While he was gone, she sat down and closed her eyes, took a breath. Oh yes, she was hungover; maybe even still a little drunk. She listened for her mantra; she descended the spectrum of colour, from red down to violet.
A row ahead of her, a baby began to fuss. She cracked her eye open, looked over the mother lifting her child above her knee, at the gathering dawn over the tarmac. Their plane was stopped at the gate. A baggage truck approached out of the rising sun.
Damn.
She shut her eyes again and ran the sequence of the colours. Red and Orange and Yellow…
No good. It had been no good trying to do this for the past… how long? Three days? Four? Longer?
She recalled the architecture of the fortress, its sheer walls, latticed with capillaries of ivy crawling up from the base. Which of course made no sense; she’d just constructed it a week ago. Ivy grew quickly, but not that fast. She tried to imagine how that might happen; maybe with some amped-up engineered fertilizer from Home Depot….
Ann smiled and shook her head. Home Depot. There was the problem. She was imagining her fortress, the prison—trying to rationalize it—not seeing it. The baby, who had moved from fussing to a full-on wail, was easier to visualize; she didn’t have to open her eyes to know what was happening two rows over, the mother putting her child close up to her shoulder and patting its back as its little legs gyrated and pushed.
Or Ian Rickhardt, stretching naked, suspended in the air beyond flames, his face pulled taut in an expression of… what? Ecstasy?
“Here. Drink up.”
Ann opened her eyes. Michael sat down beside her, and handed her a bottle of water, slippery with condensation. The terminal air-conditioning wasn’t keeping up; Michael’s linen shirt was spotting with sweat.
His sunburn had cleared up a week ago, and he was left with the kind of deep tan that only the fair-haired could really pull off. He smiled, and his teeth flashed.
This—not the fortress, nor the beach house on fire—was the world she inhabited. In this world, she had a home.
“You’re a good-looking man,” said Ann.
“What?”
“I thought you should know.” She cracked the bottle open and took a swig. The water was icy on her throat.
“You had more to drink than I thought last night.”

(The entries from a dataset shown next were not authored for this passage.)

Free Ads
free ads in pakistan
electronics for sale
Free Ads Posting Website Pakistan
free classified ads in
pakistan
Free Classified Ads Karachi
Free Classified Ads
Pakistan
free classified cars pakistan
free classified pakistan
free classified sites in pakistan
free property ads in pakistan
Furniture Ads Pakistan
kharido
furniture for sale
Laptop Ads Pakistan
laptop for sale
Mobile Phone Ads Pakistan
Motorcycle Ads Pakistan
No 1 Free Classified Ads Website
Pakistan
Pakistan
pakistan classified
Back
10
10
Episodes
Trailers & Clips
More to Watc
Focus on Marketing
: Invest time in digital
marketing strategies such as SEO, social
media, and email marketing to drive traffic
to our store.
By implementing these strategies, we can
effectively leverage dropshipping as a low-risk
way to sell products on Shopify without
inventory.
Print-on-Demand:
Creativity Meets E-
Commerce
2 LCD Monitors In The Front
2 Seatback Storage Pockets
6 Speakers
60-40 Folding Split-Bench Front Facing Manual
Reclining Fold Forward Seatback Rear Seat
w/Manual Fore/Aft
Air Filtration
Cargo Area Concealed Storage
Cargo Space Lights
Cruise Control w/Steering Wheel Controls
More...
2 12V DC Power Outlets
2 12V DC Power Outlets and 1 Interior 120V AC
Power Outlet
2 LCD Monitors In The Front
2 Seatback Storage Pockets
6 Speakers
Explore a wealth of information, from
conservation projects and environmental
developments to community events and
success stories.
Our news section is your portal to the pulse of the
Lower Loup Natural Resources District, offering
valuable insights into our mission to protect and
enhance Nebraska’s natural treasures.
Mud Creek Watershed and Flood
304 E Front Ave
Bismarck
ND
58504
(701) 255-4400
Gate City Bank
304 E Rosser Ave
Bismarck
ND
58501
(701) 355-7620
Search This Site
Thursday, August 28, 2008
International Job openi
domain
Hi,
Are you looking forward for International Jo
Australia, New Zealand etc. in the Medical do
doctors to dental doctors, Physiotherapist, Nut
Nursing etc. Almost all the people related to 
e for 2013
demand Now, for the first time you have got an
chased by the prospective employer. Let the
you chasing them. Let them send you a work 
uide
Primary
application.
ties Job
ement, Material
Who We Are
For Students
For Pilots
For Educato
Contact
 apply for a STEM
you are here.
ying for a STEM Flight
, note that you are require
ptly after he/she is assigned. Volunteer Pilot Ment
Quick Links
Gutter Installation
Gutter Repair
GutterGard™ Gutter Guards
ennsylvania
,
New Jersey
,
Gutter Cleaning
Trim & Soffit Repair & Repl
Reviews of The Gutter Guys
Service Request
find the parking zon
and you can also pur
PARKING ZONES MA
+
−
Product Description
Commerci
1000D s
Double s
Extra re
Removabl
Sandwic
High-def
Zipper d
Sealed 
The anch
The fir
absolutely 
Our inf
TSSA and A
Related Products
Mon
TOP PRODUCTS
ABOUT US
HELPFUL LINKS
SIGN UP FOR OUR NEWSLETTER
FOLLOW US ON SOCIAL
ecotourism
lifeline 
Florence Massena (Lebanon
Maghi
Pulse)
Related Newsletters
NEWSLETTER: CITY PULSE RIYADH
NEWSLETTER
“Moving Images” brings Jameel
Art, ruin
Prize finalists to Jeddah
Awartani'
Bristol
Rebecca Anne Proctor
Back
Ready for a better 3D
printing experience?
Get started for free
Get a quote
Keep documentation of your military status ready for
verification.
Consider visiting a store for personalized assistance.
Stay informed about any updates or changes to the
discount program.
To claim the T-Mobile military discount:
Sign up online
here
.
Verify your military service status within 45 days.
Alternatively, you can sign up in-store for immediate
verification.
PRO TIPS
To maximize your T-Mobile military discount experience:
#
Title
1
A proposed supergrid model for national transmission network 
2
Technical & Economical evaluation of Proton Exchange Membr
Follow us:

“I had a lot to drink last night, but that’s neither here nor there,” said Ann. “I just wanted to make a note of it. I’ve been spending a lot of time in my own head these past few days. All stuck in myself.”
“It’s understandable.”
“Maybe. But it’s not good for us. You hauled me out of the fire. Got burned.”
“By the sun.”
“Details.”
He laughed. “Well thank you then.”
The boarding call came just a few minutes later, and when the attendant called their row, they queued up for the last time in Trinidad while outside, the morning sun burned off the last of the mist and the North mountain range resolved itself, a high wall of green between them, and home. Ann took another swig from her water bottle and slipped it into her purse as she handed over her boarding pass.
iii
The in-flight movie was on a little LCD screen on the back of the seat in front of her, and there was a touch-screen choice. She scrolled around through the first run movies, Canadian cinema, “silver screen” classics and television, eventually settling on a John le Carré adaptation. Michael smirked a bit.
“You watch movies like an old man,” he said, and Ann mouthed “fuck off” at him and put in her earbuds.

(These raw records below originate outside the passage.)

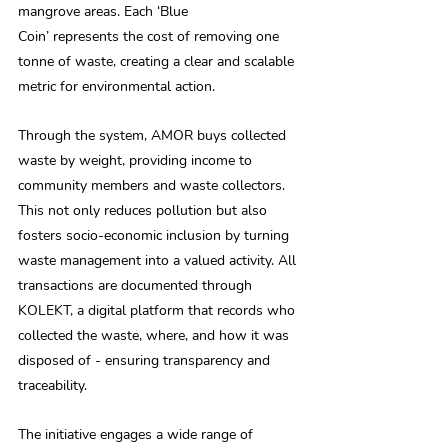
mangrove areas. Each ‘Blue 
Coin’ represents the cost of removing one 
tonne of waste, creating a clear and scalable 
metric for environmental action. 
Through the system, AMOR buys collected 
waste by weight, providing income to 
community members and waste collectors. 
This not only reduces pollution but also 
fosters socio-economic inclusion by turning 
waste management into a valued activity. All 
transactions are documented through 
KOLEKT, a digital platform that records who 
collected the waste, where, and how it was 
disposed of - ensuring transparency and 
traceability. 
The initiative engages a wide range of 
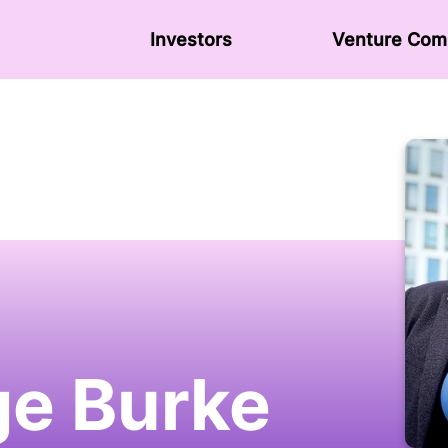
Investors
Venture Сom
e Burke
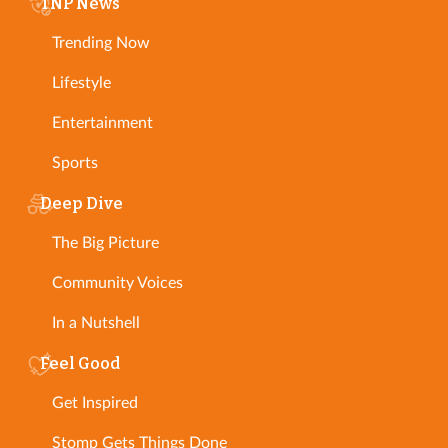
TNP News
Trending Now
Lifestyle
Entertainment
Sports
Deep Dive
The Big Picture
Community Voices
In a Nutshell
Feel Good
Get Inspired
Stomp Gets Things Done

She had the window seat, and after a few minutes pulled down the shade—the sun was too bright. The movie started up in a café in Eastern Europe somewhere, a couple of old men meeting over demitasses of coffee. Soon there would be a shooting.

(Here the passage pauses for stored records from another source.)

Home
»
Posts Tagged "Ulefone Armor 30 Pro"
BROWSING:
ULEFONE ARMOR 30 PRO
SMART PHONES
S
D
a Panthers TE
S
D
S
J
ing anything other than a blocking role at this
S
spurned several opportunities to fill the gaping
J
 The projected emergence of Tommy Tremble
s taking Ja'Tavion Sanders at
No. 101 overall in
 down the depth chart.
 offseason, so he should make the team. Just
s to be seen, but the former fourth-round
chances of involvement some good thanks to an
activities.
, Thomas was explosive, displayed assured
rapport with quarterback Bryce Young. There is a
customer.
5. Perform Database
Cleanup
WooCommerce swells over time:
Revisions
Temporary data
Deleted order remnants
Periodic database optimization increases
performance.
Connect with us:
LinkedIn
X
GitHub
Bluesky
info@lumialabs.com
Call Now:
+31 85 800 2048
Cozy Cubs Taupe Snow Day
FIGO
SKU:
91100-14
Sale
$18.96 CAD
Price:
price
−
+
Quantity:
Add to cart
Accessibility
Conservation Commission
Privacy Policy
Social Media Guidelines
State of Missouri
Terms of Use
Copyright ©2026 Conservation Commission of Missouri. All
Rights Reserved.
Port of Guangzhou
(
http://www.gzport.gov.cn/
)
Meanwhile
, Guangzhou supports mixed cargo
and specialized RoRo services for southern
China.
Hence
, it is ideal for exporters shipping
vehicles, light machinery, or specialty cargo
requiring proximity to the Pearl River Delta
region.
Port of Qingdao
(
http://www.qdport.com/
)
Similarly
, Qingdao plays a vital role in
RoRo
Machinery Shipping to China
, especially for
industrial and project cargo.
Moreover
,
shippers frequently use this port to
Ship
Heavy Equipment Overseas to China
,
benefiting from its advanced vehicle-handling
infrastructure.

Michael had put on a science fiction film. It might have been a Terminator movie; might have been a zombie movie. There were a lot of guns going off and some blurry CGI. The seatbelt light switched off. Michael touched her arm. He leaned over and said something in her ear, but she couldn’t quite make it out. She leaned back a little bit, watching through drooped eyelids as the action shifted to London, and a pair of British actors she vaguely recognized had another conversation as they stood in an elevator. And easily, happily, she felt herself doze off.
She started awake some time later with a lurch—as though she’d lost her breath. The seatbelt light was back on, and the movie had stopped. The time, according to the screen, was shortly after 11 a.m.—they’d been in the air two hours.